Assumptions are assumed, not proven; there is no such thing as an unproven assumption, only unjustified ones.
Any assumption that is unproven is an unproven assumption. Of course they exist.
Now, "unproven assumption" isn't an error in itself, but in this case it is where the error lies. This particular "proof" holds only for cases where the assumption is valid, and the conclusion doesn't follow from from the "proof" until this assumption is proven to be valid.
That's just not so, though we are well beyond the OP's original question by now. Induction proofs follow a particular mechanic. They follow only
that mechanic. To hold them to a nonexistent stricter standard is itself an error, and raising it invalidates your criticism of the proof.
In the step of an induction, you don't prove
-- you don't even question
whether the proposition is true for K. The only thing that matters
is "if it is true for K, is it true for K + 1?" (in "strong induction", read "if it is true for [N0 .. K], is it true for K + 1")
But if there is some K for which the step fails, then the proof fails.

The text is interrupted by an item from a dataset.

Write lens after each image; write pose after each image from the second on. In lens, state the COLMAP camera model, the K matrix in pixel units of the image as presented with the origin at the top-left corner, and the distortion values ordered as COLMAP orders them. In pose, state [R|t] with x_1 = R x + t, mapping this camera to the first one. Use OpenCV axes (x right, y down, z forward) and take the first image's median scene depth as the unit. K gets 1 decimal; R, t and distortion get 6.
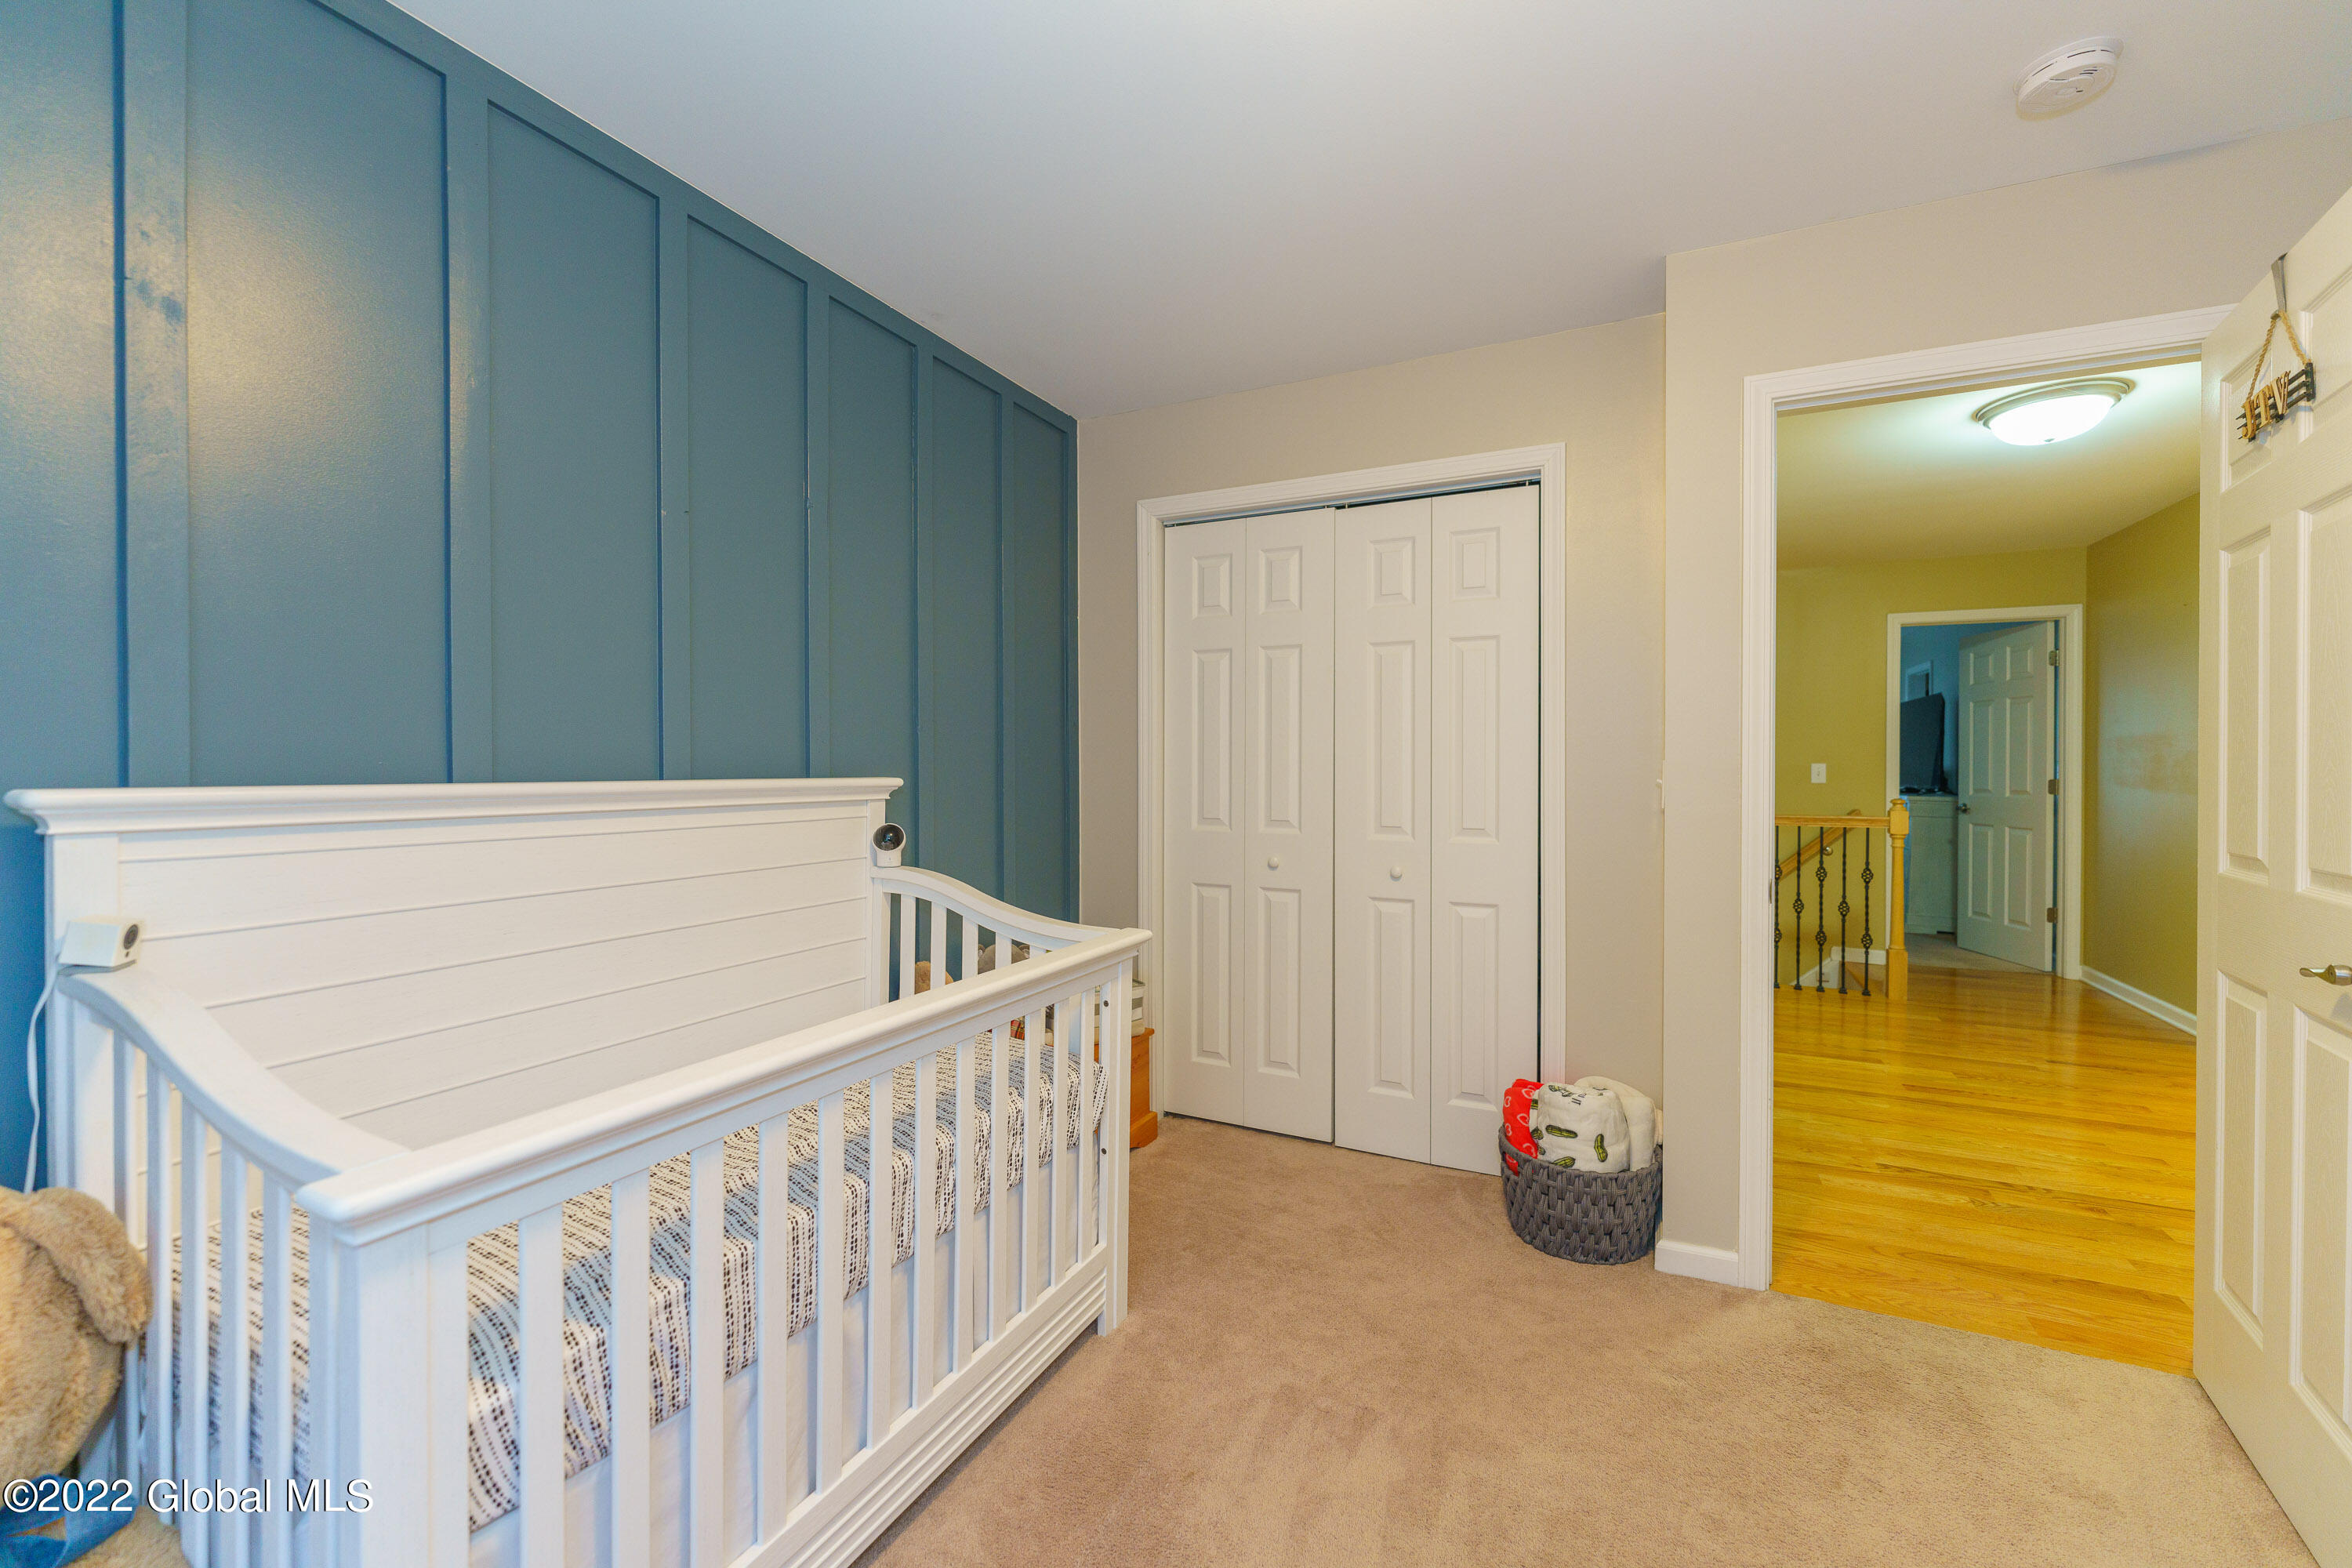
lens RADIAL K [[945.7, 0, 1176.4], [0, 945.7, 772.7], [0, 0, 1]] dist [-0.005128, 0.000591]
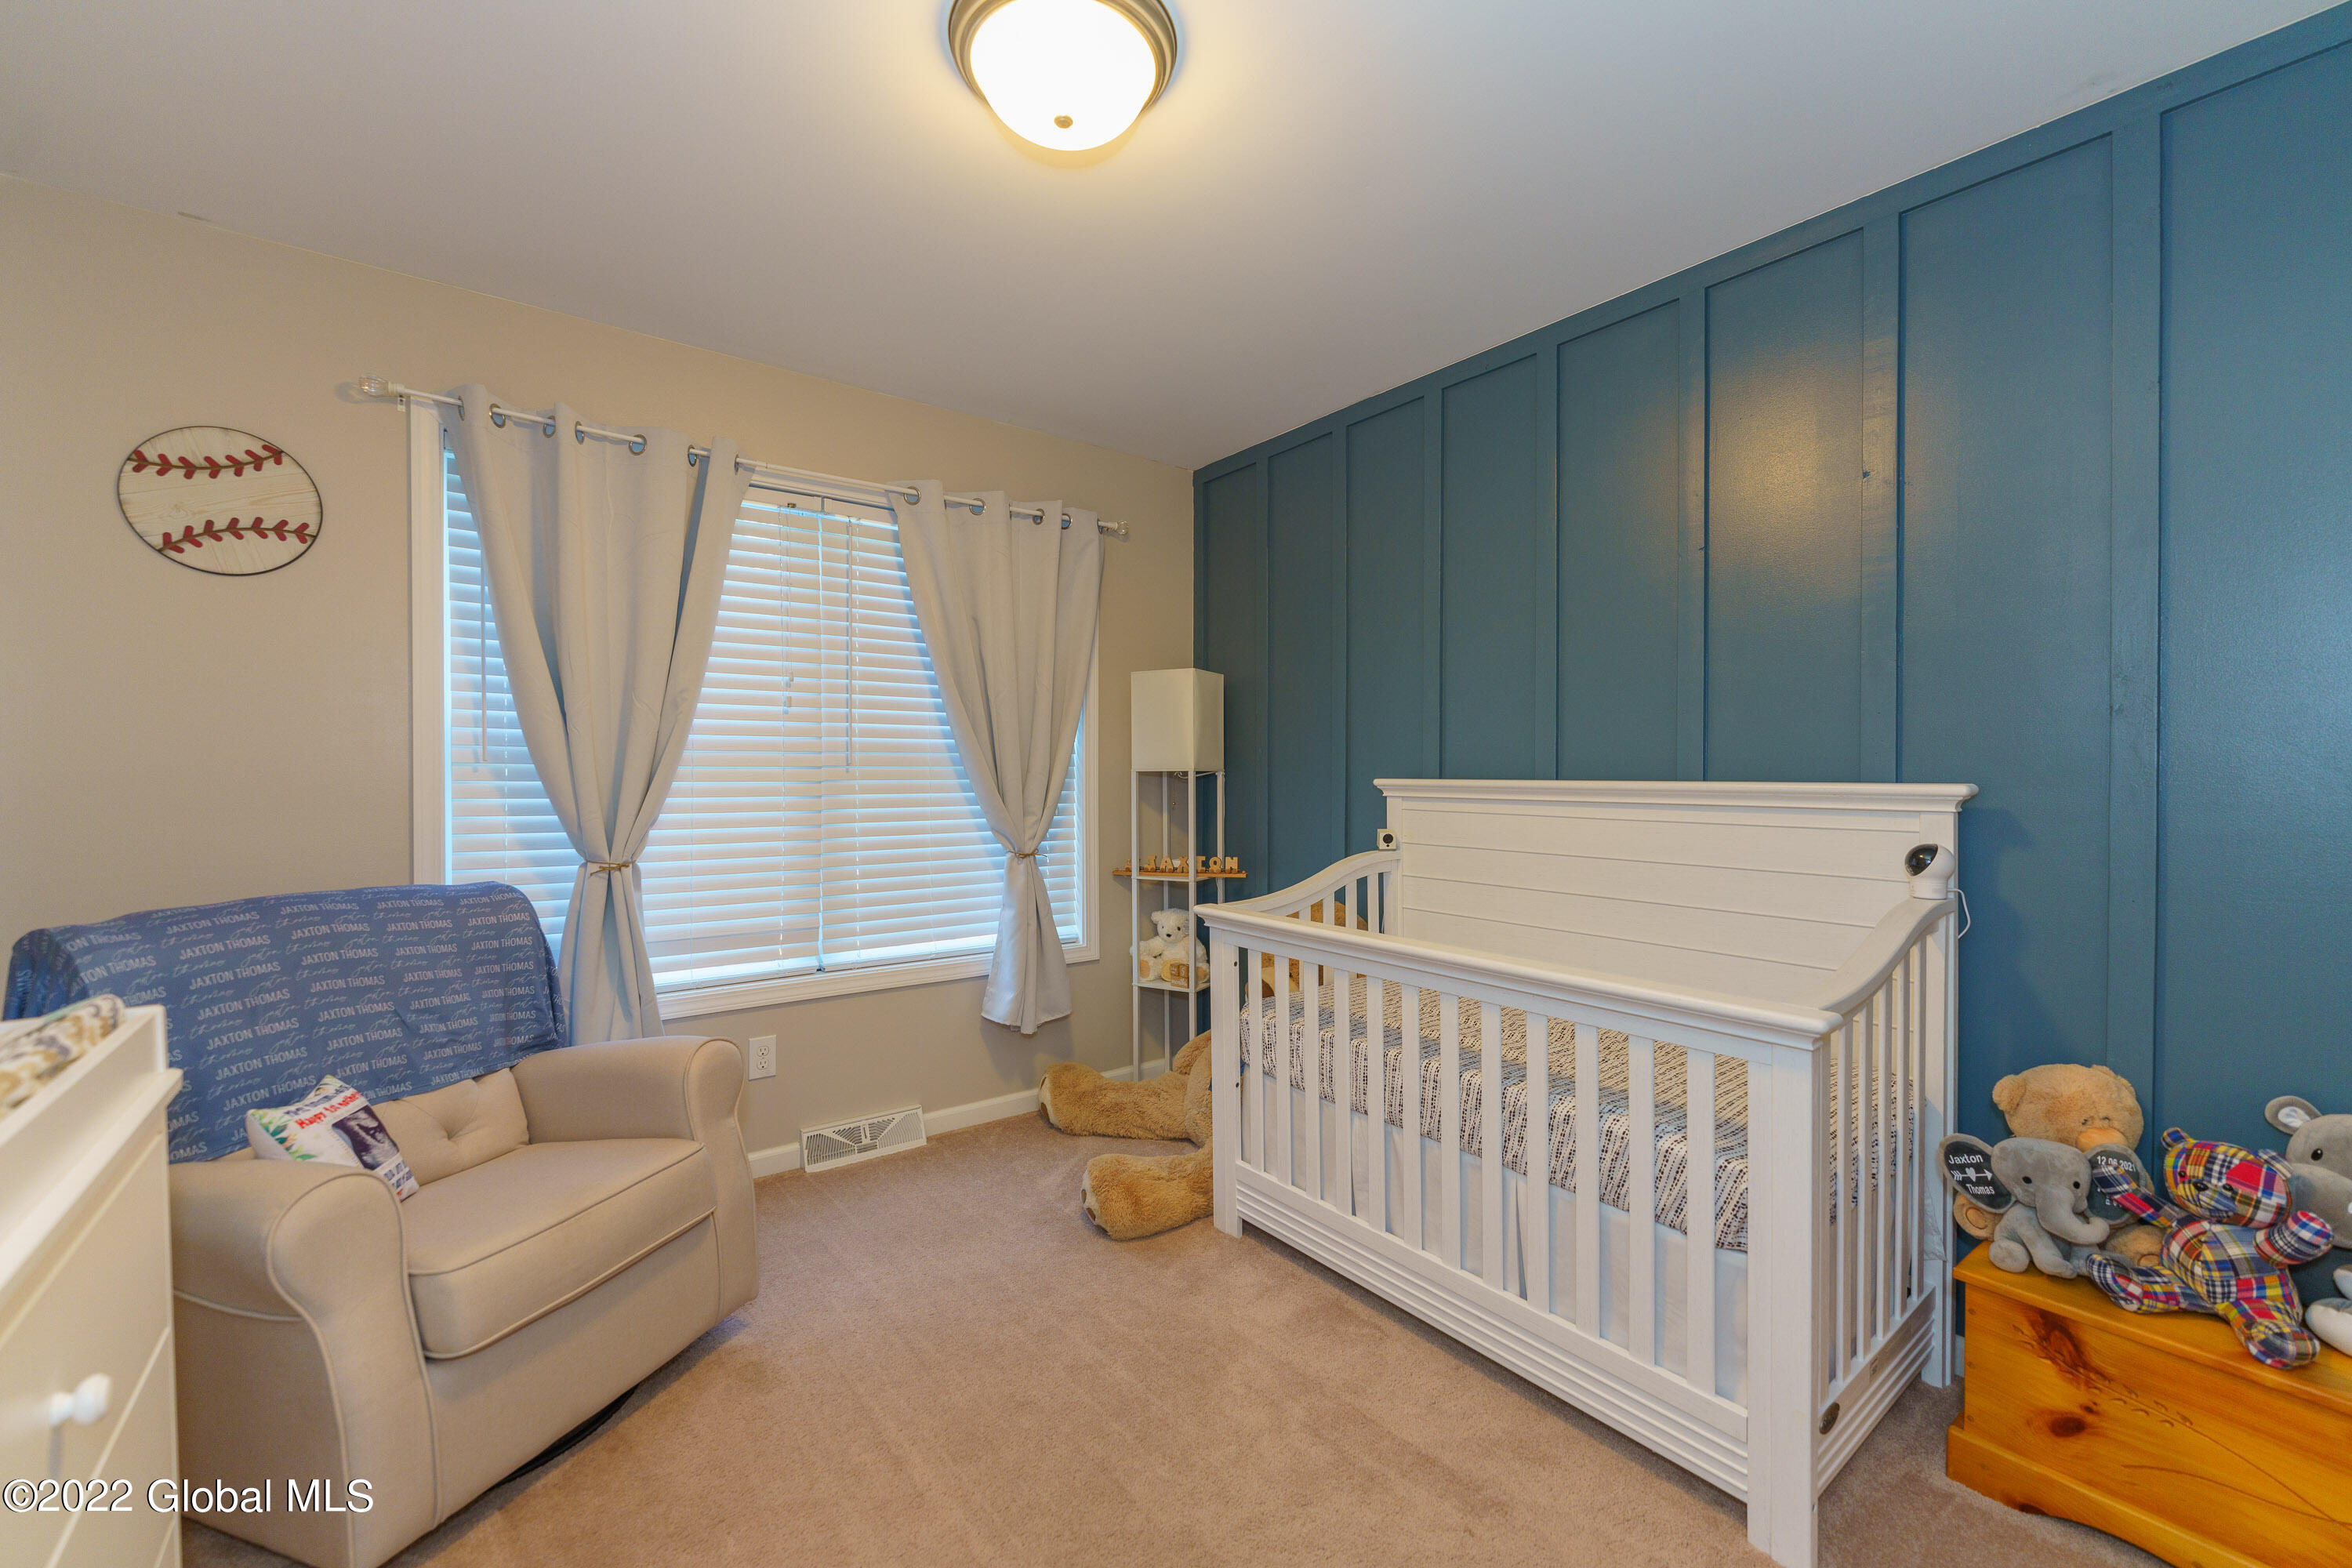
lens RADIAL K [[945.7, 0, 1176.9], [0, 945.7, 777.6], [0, 0, 1]] dist [-0.005128, 0.000591]
pose [[-0.447010, 0.008558, -0.894488, 0.817586], [-0.001660, 0.999945, 0.010397, -0.008051], [0.894527, 0.006133, -0.446971, 0.966168]]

The only
K for which the strong inductive "proof" of "all whole numbers are even" fails is K = 0. If it were not for that single case, the "proof" would be correct as written.
In real, important, and interesting problems, the importance of proof by induction is that you never
have to prove or even justify
the assumed side of the step. This allows you to prove many things that otherwise would be tedious beyond all practicality.